GIVEN REQUEST -
Pick out every line of the data below that contains the string "barcode". Case counts, so match uppercase and lowercase letters precisely.

MATERIAL FOR THIS EXERCISE -
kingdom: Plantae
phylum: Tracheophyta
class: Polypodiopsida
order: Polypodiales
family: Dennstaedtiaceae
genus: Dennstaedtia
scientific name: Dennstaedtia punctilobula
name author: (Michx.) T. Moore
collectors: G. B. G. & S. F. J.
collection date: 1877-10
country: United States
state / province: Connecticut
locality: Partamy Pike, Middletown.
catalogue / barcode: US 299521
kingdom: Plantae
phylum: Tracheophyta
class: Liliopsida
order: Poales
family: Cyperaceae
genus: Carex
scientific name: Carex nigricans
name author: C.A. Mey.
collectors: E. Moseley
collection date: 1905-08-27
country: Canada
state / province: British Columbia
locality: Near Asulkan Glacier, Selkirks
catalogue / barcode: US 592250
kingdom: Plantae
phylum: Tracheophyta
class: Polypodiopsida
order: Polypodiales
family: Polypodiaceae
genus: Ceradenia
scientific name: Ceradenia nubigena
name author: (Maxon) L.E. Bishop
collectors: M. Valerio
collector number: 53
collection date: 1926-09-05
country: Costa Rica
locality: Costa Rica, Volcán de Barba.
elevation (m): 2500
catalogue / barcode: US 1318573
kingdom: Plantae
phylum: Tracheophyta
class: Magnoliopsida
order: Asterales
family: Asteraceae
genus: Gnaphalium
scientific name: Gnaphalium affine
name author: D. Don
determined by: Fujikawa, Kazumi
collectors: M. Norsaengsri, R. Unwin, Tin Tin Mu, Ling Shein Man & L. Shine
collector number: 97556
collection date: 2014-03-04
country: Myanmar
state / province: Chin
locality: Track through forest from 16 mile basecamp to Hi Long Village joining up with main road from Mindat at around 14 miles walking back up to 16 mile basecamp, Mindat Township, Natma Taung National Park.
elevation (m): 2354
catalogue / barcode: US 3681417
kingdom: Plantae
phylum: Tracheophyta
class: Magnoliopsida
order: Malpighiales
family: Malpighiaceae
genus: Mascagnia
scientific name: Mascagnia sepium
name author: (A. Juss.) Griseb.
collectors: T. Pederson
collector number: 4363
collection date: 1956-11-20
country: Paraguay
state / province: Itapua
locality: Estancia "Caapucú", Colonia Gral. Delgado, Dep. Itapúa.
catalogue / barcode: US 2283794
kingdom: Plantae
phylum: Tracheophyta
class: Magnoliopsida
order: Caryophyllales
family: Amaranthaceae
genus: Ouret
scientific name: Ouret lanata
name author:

SOLUTION BELOW -
catalogue / barcode: US 299521
catalogue / barcode: US 592250
catalogue / barcode: US 1318573
catalogue / barcode: US 3681417
catalogue / barcode: US 2283794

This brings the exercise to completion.